Artwork
Untitled

Untitled is a chalk drawing by Mel Bochner. It dates from 1968 and is held in the collection of the Museum of Modern Art.
About this work
Overview
Its minimal visual elements—two empty squares and paired textual commands—challenge conventional notions of what a drawing should contain.
Created in 1968, this drawing by Mel Bochner uses blue carpenter’s chalk and ink on graph paper to investigate the relationship between instruction and perception. Its minimal visual elements—two empty squares and paired textual commands—challenge conventional notions of what a drawing should contain. The work belongs to a broader shift in art toward conceptual frameworks, where the idea supersedes material form.
Subject & Meaning
The piece presents two blank squares accompanied by the phrase “Imagine the enclosed area blue.” Rather than depicting color, it demands the viewer mentally supply it.
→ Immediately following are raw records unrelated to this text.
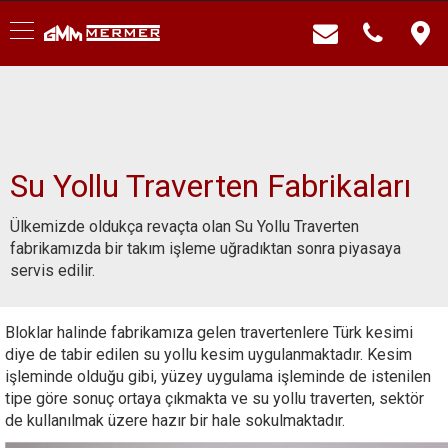
Su Yollu Traverten Fabrikaları
Ülkemizde oldukça revaçta olan Su Yollu Traverten
fabrikamızda bir takım işleme uğradıktan sonra piyasaya
servis edilir.
Bloklar halinde fabrikamıza gelen travertenlere Türk kesimi
diye de tabir edilen su yollu kesim uygulanmaktadır. Kesim
işleminde olduğu gibi, yüzey uygulama işleminde de istenilen
tipe göre sonuç ortaya çıkmakta ve su yollu traverten, sektör
de kullanılmak üzere hazır bir hale sokulmaktadır.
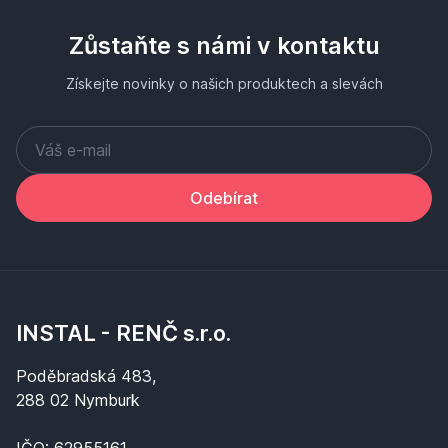
Zůstaňte s námi v kontaktu
Získejte novinky o našich produktech a slevách
Odebírat
INSTAL - RENČ s.r.o.
Poděbradská 483,
288 02 Nymburk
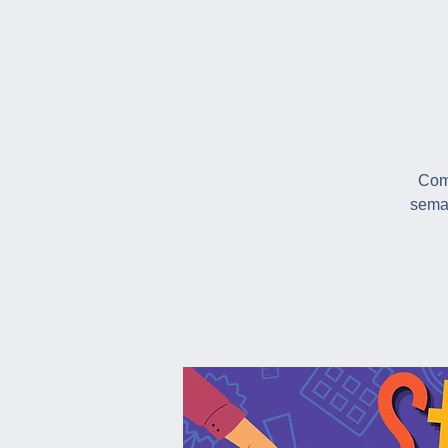
Come
seman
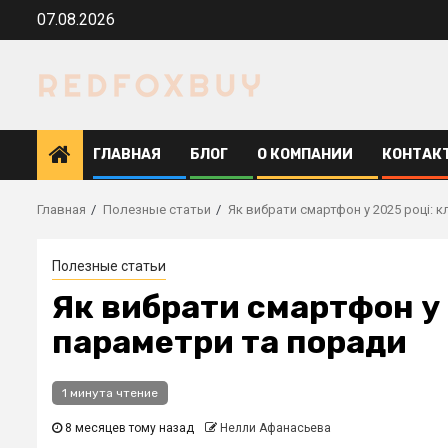
Перейти
07.08.2026
к
содержимому
ГЛАВНАЯ
БЛОГ
О КОМПАНИИ
КОНТАК
Главная
Полезные статьи
Як вибрати смартфон у 2025 році: 
Полезные статьи
Як вибрати смартфон у 
параметри та поради
1 минута чтение
8 месяцев тому назад
Нелли Афанасьева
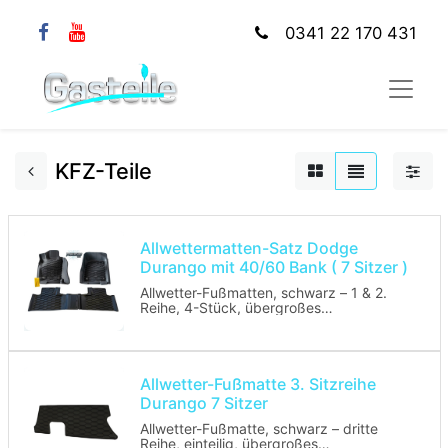
0341 22 170 431
KFZ-Teile
Allwettermatten-Satz Dodge
Durango mit 40/60 Bank ( 7 Sitzer )
Allwetter-Fußmatten, schwarz – 1 & 2.
Reihe, 4-Stück, übergroßes
Mattendesign – Passt nur in Fahrzeuge
mit 60/40-Sitzplätzen in der zweiten
Reihe. Allwetter-Fußmatten sind farbig
geformt und verfügen über tiefe Rippen,
die Wasser, Schnee und Schlamm
Allwetter-Fußmatte 3. Sitzreihe
auffangen und Ihren Teppich schützen
Durango 7 Sitzer
und sauber halten. Ein Muss bei
schlechtem Wetter. Auch bekannt als
Allwetter-Fußmatte, schwarz – dritte
Slush-Matten, funktionieren sie
Reihe, einteilig, übergroßes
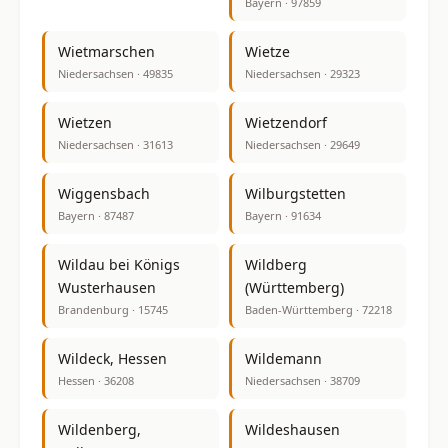
Bayern · 97859
Wietmarschen
Wietze
Niedersachsen · 49835
Niedersachsen · 29323
Wietzen
Wietzendorf
Niedersachsen · 31613
Niedersachsen · 29649
Wiggensbach
Wilburgstetten
Bayern · 87487
Bayern · 91634
Wildau bei Königs
Wildberg
Wusterhausen
(Württemberg)
Brandenburg · 15745
Baden-Württemberg · 72218
Wildeck, Hessen
Wildemann
Hessen · 36208
Niedersachsen · 38709
Wildenberg,
Wildeshausen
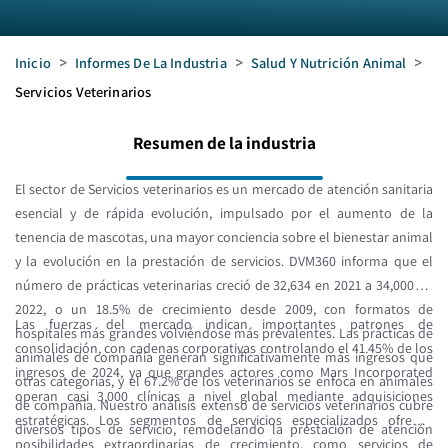
Inicio
>
Informes De La Industria
>
Salud Y Nutrición Animal
>
Servicios Veterinarios
Resumen de la industria
El sector de Servicios veterinarios es un mercado de atención sanitaria
esencial y de rápida evolución, impulsado por el aumento de la
tenencia de mascotas, una mayor conciencia sobre el bienestar animal
y la evolución en la prestación de servicios. DVM360 informa que el
número de prácticas veterinarias creció de 32,634 en 2021 a 34,000 en
2022, o un 18.5% de crecimiento desde 2009, con formatos de
Las fuerzas del mercado indican importantes patrones de
hospitales más grandes volviéndose más prevalentes. Las prácticas de
consolidación, con cadenas corporativas controlando el 41.45% de los
animales de compañía generan significativamente más ingresos que
ingresos de 2024, ya que grandes actores como Mars Incorporated
otras categorías, y el 67.2% de los veterinarios se enfoca en animales
operan casi 3,000 clínicas a nivel global mediante adquisiciones
de compañía. Nuestro análisis extenso de servicios veterinarios cubre
estratégicas. Los segmentos de servicios especializados ofrecen
diversos tipos de servicio, remodelando la prestación de atención
posibilidades extraordinarias de crecimiento, como servicios de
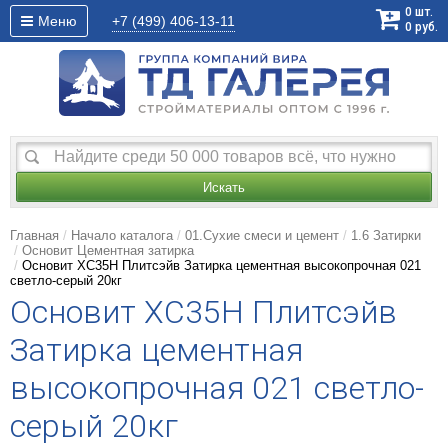
0
шт.
Меню
+7 (499)
406-13-11
0
руб.
Искать
Главная
Начало каталога
01.Сухие смеси и цемент
1.6 Затирки
Основит Цементная затирка
Основит ХС35Н Плитсэйв Затирка цементная высокопрочная 021
светло-серый 20кг
Основит ХС35Н Плитсэйв
Затирка цементная
высокопрочная 021 светло-
серый 20кг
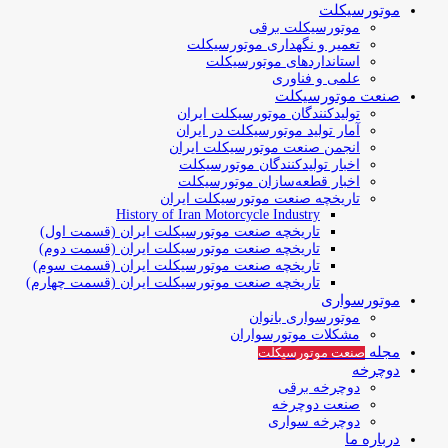
موتورسیکلت
موتورسیکلت برقی
تعمیر و نگهداری موتورسیکلت
استانداردهای موتورسیکلت
علمی و فناوری
صنعت موتورسیکلت
تولیدکنندگان موتورسیکلت ایران
آمار تولید موتورسیکلت در ایران
انجمن صنعت موتورسیکلت ایران
اخبار تولیدکنندگان موتورسیکلت
اخبار قطعه‌سازان موتورسیکلت
تاریخچه صنعت موتورسیکلت ایران
History of Iran Motorcycle Industry
تاریخچه صنعت موتورسیکلت ایران (قسمت اول)
تاریخچه صنعت موتورسیکلت ایران (قسمت دوم)
تاریخچه صنعت موتورسیکلت ایران (قسمت سوم)
تاریخچه صنعت موتورسیکلت ایران (قسمت چهارم)
موتورسواری
موتورسواری بانوان
مشکلات موتورسواران
مجله
صنعت موتورسیکلت
دوچرخه
دوچرخه برقی
صنعت دوچرخه
دوچرخه سواری
درباره ما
The act of imagining becomes the artwork’s substance, questioning how meaning is generated through language and expectation. The absence of visual pigment underscores the primacy of thought over representation.
Technique & Style
Blue chalk, typically used for construction marking, is applied lightly over graph paper, creating a faint, imperfect outline. Ink text is deliberately unadorned, reinforcing the work’s utilitarian tone. The grid provides a neutral structure, contrasting with the ambiguous shapes suggested by the chalk. The materials are ordinary, their use deliberate: precision is implied, not achieved.
History & Provenance
Made during Bochner’s early conceptual phase, the work emerged alongside other artists redefining art as an intellectual act. It entered The Museum of Modern Art’s collection as part of a broader institutional recognition of conceptual practices in the late 1960s and early 1970s. Its preservation reflects its significance in documenting a pivotal moment in postwar American art.
Context
In 1968, artists across the U.S. and Europe were rejecting traditional mediums in favor of language, systems, and instructions as primary media. Bochner’s work aligns with this trend, echoing the influence of linguistic philosophy and systems theory. The graph paper references scientific documentation, while the chalk evokes labor and measurement—both stripped of their usual functions.
Legacy
This drawing exemplifies how conceptual art redefined authorship and reception. By delegating visual completion to the viewer, Bochner expanded the boundaries of artistic agency. The work continues to inform practices that prioritize instruction, perception, and the immaterial, influencing generations of artists who treat the mind as the site of creation.
Artist & collection
Artist
Melvin Simon Bochner (August 23, 1940 – February 12, 2025) was an American conceptual artist.